The Convention and the Children

Ratification of the Convention would give the separated children clearer rights to invoke. As detailed above, the Convention secures rights to have cases affecting children guided by what is in the “best interest” of the child, along with specific rights to be with their parents and not to be separated from them. Those are rights not yet addressed clearly by the Supreme Court.

Without it, the United Nations can do little more than engage in verbal attacks as it did when it rightly criticized the practice as a violation of children’s rights. It was correct it is a clear violation in every country in the world, except the United States. In what appears to be a bid to deflect attention from the label of “rights violator” with respect to these children, the administration then pulled the United States out of the UN’s Human Rights Council.
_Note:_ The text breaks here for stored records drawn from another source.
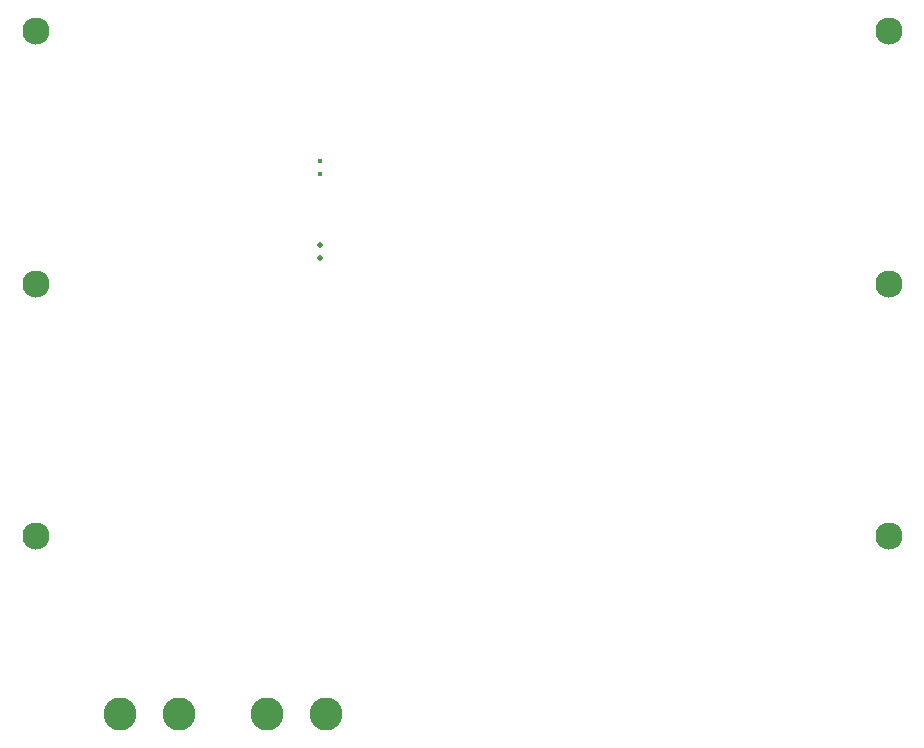
<source format=gbr>
%TF.GenerationSoftware,Altium Limited,Altium Designer,21.6.1 (37)*%
G04 Layer_Color=8388736*
%FSLAX45Y45*%
%MOMM*%
%TF.SameCoordinates,713E3131-B0EE-4415-9D9D-843BC13DAD56*%
%TF.FilePolarity,Negative*%
%TF.FileFunction,Soldermask,Top*%
%TF.Part,Single*%
G01*
G75*
%TA.AperFunction,ViaPad*%
%ADD12C,0.50000*%
%ADD13C,0.40000*%
%TA.AperFunction,ComponentPad*%
%ADD52C,2.30000*%
%ADD53C,0.10000*%
%ADD54C,2.80000*%
D12*
X2800000Y4365000D02*
D03*
Y4255000D02*
D03*
D13*
X2800000Y5075000D02*
D03*
Y4965000D02*
D03*
D52*
X7611000Y6180000D02*
D03*
X389000Y6180000D02*
D03*
X7611000Y4040000D02*
D03*
X389000Y4040000D02*
D03*
X7611000Y1900000D02*
D03*
X389000Y1900000D02*
D03*
D53*
X1227000Y5393000D02*
D03*
Y3253000D02*
D03*
Y1113000D02*
D03*
D54*
X2850000Y400000D02*
D03*
X2350000D02*
D03*
X1600000D02*
D03*
X1100000D02*
D03*
%TF.MD5,b2471411270cf300836ac330b7ad33f2*%
M02*

</source>
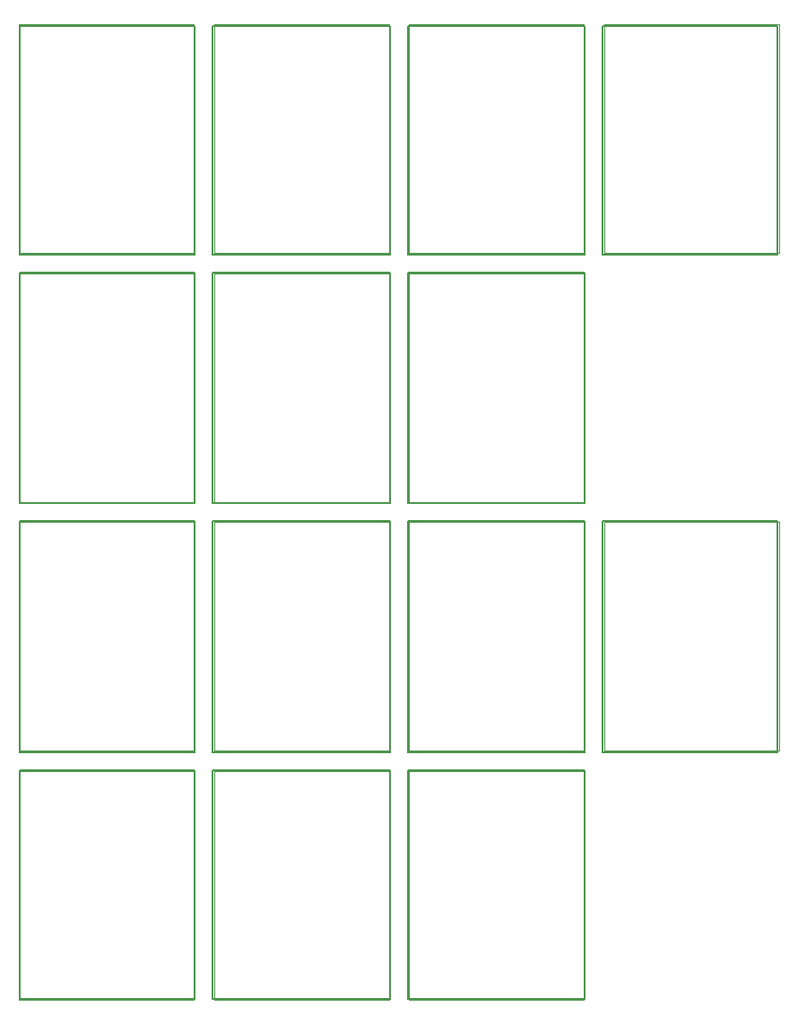
<source format=gbo>
G75*
G70*
%OFA0B0*%
%FSLAX25Y25*%
%IPPOS*%
%LPD*%
%AMOC8*
5,1,8,0,0,1.08239X$1,22.5*
%
%ADD15C,0.00800*%
%ADD17C,0.00000*%
X0010000Y0010000D02*
G75*
%LPD*%
D17*
X0010000Y0010000D02*
X0010000Y0095000D01*
X0075000Y0095000D01*
X0075000Y0010000D01*
X0010000Y0010000D01*
D15*
X0010400Y0010400D02*
X0010400Y0095400D01*
X0010400Y0095400D02*
X0075400Y0095400D01*
X0075400Y0010400D01*
X0010400Y0010400D01*
X0082500Y0010000D02*
G75*
%LPD*%
D17*
X0082500Y0010000D02*
X0082500Y0095000D01*
X0147500Y0095000D01*
X0147500Y0010000D01*
X0082500Y0010000D01*
D15*
X0082100Y0010400D02*
X0082100Y0095400D01*
X0147900Y0095400D01*
X0147900Y0010400D01*
X0082100Y0010400D01*
X0155000Y0010000D02*
G75*
%LPD*%
D17*
X0155000Y0010000D02*
X0155000Y0095000D01*
X0220000Y0095000D01*
X0220000Y0010000D01*
X0155000Y0010000D01*
D15*
X0154600Y0010400D02*
X0154600Y0095400D01*
X0220400Y0095400D01*
X0220400Y0010400D01*
X0154600Y0010400D01*
X0010000Y0102500D02*
G75*
%LPD*%
D17*
X0010000Y0102500D02*
X0010000Y0187500D01*
X0075000Y0187500D01*
X0075000Y0102500D01*
X0010000Y0102500D01*
D15*
X0010400Y0102100D02*
X0010400Y0187900D01*
X0010400Y0187900D02*
X0075400Y0187900D01*
X0075400Y0102100D01*
X0010400Y0102100D01*
X0082500Y0102500D02*
G75*
%LPD*%
D17*
X0082500Y0102500D02*
X0082500Y0187500D01*
X0147500Y0187500D01*
X0147500Y0102500D01*
X0082500Y0102500D01*
D15*
X0082100Y0102100D02*
X0082100Y0187900D01*
X0147900Y0187900D01*
X0147900Y0102100D01*
X0082100Y0102100D01*
X0155000Y0102500D02*
G75*
%LPD*%
D17*
X0155000Y0102500D02*
X0155000Y0187500D01*
X0220000Y0187500D01*
X0220000Y0102500D01*
X0155000Y0102500D01*
D15*
X0154600Y0102100D02*
X0154600Y0187900D01*
X0220400Y0187900D01*
X0220400Y0102100D01*
X0154600Y0102100D01*
X0227500Y0102500D02*
G75*
%LPD*%
D17*
X0227500Y0102500D02*
X0227500Y0187500D01*
X0292500Y0187500D01*
X0292500Y0102500D01*
X0227500Y0102500D01*
D15*
X0227100Y0102100D02*
X0227100Y0187900D01*
X0292100Y0187900D01*
X0292100Y0102100D01*
X0292100Y0102100D02*
X0227100Y0102100D01*
X0010000Y0195000D02*
G75*
%LPD*%
D17*
X0010000Y0195000D02*
X0010000Y0280000D01*
X0075000Y0280000D01*
X0075000Y0195000D01*
X0010000Y0195000D01*
D15*
X0010400Y0194600D02*
X0010400Y0280400D01*
X0010400Y0280400D02*
X0075400Y0280400D01*
X0075400Y0194600D01*
X0010400Y0194600D01*
X0082500Y0195000D02*
G75*
%LPD*%
D17*
X0082500Y0195000D02*
X0082500Y0280000D01*
X0147500Y0280000D01*
X0147500Y0195000D01*
X0082500Y0195000D01*
D15*
X0082100Y0194600D02*
X0082100Y0280400D01*
X0147900Y0280400D01*
X0147900Y0194600D01*
X0082100Y0194600D01*
X0155000Y0195000D02*
G75*
%LPD*%
D17*
X0155000Y0195000D02*
X0155000Y0280000D01*
X0220000Y0280000D01*
X0220000Y0195000D01*
X0155000Y0195000D01*
D15*
X0154600Y0194600D02*
X0154600Y0280400D01*
X0220400Y0280400D01*
X0220400Y0194600D01*
X0154600Y0194600D01*
X0010000Y0287500D02*
G75*
%LPD*%
D17*
X0010000Y0287500D02*
X0010000Y0372500D01*
X0075000Y0372500D01*
X0075000Y0287500D01*
X0010000Y0287500D01*
D15*
X0010400Y0287100D02*
X0010400Y0372100D01*
X0010400Y0372100D02*
X0075400Y0372100D01*
X0075400Y0372100D02*
X0075400Y0287100D01*
X0010400Y0287100D01*
X0082500Y0287500D02*
G75*
%LPD*%
D17*
X0082500Y0287500D02*
X0082500Y0372500D01*
X0147500Y0372500D01*
X0147500Y0287500D01*
X0082500Y0287500D01*
D15*
X0082100Y0287100D02*
X0082100Y0372100D01*
X0147900Y0372100D01*
X0147900Y0372100D02*
X0147900Y0287100D01*
X0082100Y0287100D01*
X0155000Y0287500D02*
G75*
%LPD*%
D17*
X0155000Y0287500D02*
X0155000Y0372500D01*
X0220000Y0372500D01*
X0220000Y0287500D01*
X0155000Y0287500D01*
D15*
X0154600Y0287100D02*
X0154600Y0372100D01*
X0220400Y0372100D01*
X0220400Y0372100D02*
X0220400Y0287100D01*
X0154600Y0287100D01*
X0227500Y0287500D02*
G75*
%LPD*%
D17*
X0227500Y0287500D02*
X0227500Y0372500D01*
X0292500Y0372500D01*
X0292500Y0287500D01*
X0227500Y0287500D01*
D15*
X0227100Y0287100D02*
X0227100Y0372100D01*
X0292100Y0372100D01*
X0292100Y0372100D02*
X0292100Y0287100D01*
X0292100Y0287100D02*
X0227100Y0287100D01*
M02*

</source>
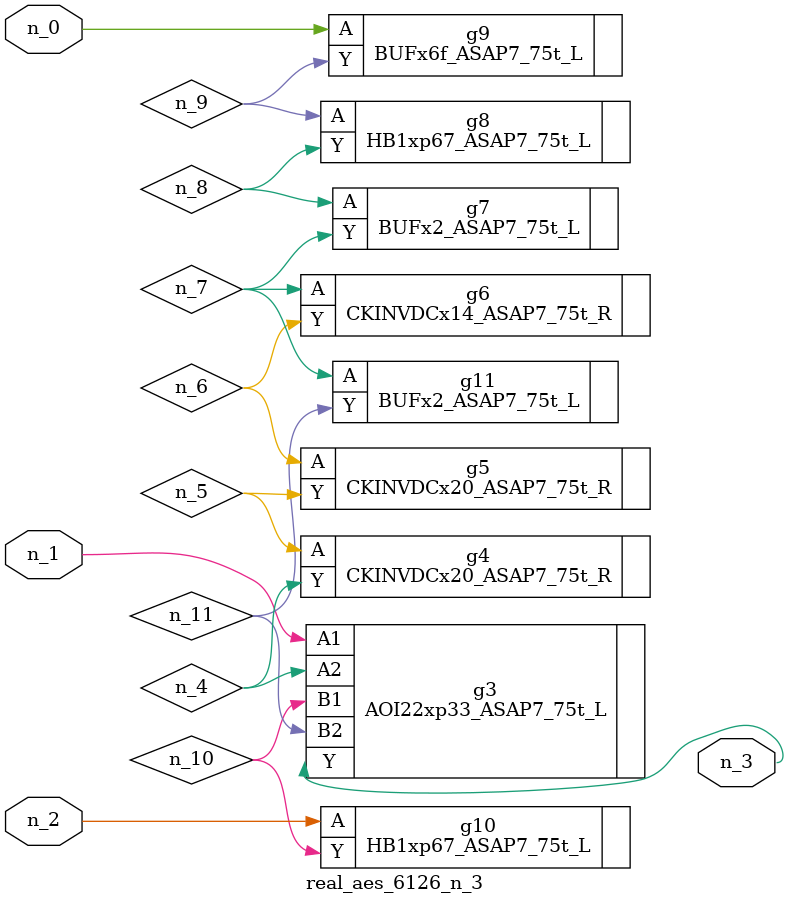
<source format=v>
module real_aes_6126_n_3 (n_0, n_2, n_1, n_3);
input n_0;
input n_2;
input n_1;
output n_3;
wire n_4;
wire n_5;
wire n_7;
wire n_8;
wire n_6;
wire n_9;
wire n_10;
wire n_11;
BUFx6f_ASAP7_75t_L g9 ( .A(n_0), .Y(n_9) );
AOI22xp33_ASAP7_75t_L g3 ( .A1(n_1), .A2(n_4), .B1(n_10), .B2(n_11), .Y(n_3) );
HB1xp67_ASAP7_75t_L g10 ( .A(n_2), .Y(n_10) );
CKINVDCx20_ASAP7_75t_R g4 ( .A(n_5), .Y(n_4) );
CKINVDCx20_ASAP7_75t_R g5 ( .A(n_6), .Y(n_5) );
CKINVDCx14_ASAP7_75t_R g6 ( .A(n_7), .Y(n_6) );
BUFx2_ASAP7_75t_L g11 ( .A(n_7), .Y(n_11) );
BUFx2_ASAP7_75t_L g7 ( .A(n_8), .Y(n_7) );
HB1xp67_ASAP7_75t_L g8 ( .A(n_9), .Y(n_8) );
endmodule
</source>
That was an ironic move, to say the least.

If the Convention were approved by 2/3 of the Senate and signed by a president, it would then be officially ratified and become the “supreme law” of the land, co-equal with the Constitution according to the Supremacy Clause. It would govern federal, state, and local governments. The fate of children in the future would be secure against arbitrary and cruel government actions like Trump’s, because specific rights necessary to the protection of children would be delineated. Emergency injunctions would be more easily obtained when the government steps out of line as it did here, and children would not be at the mercy of vague and evolving interpretations of the Constitution, or the politics of whether the Supreme Court is leaning right or left.

Children deserve, nay require, the protections of the Convention for the Rights of the Child. The people have spoken but they must continue to be vigilant. Sign this petition to show the Senate what is right for children.

At one time there were only two holdouts: Somalia and the United States. Then Somalia signed. This country is better than its federal government’s recent actions at the border and as a people we need to demand the Convention’s ratification to deter all administrations, including this one, from the temptation to treat children as property, as I discussed here, and as pawns in an adult game of power brinksmanship. As American’s vehement rejections of the zero-tolerance policy became so deafening that even Trump had to back down, it became clear: we know better.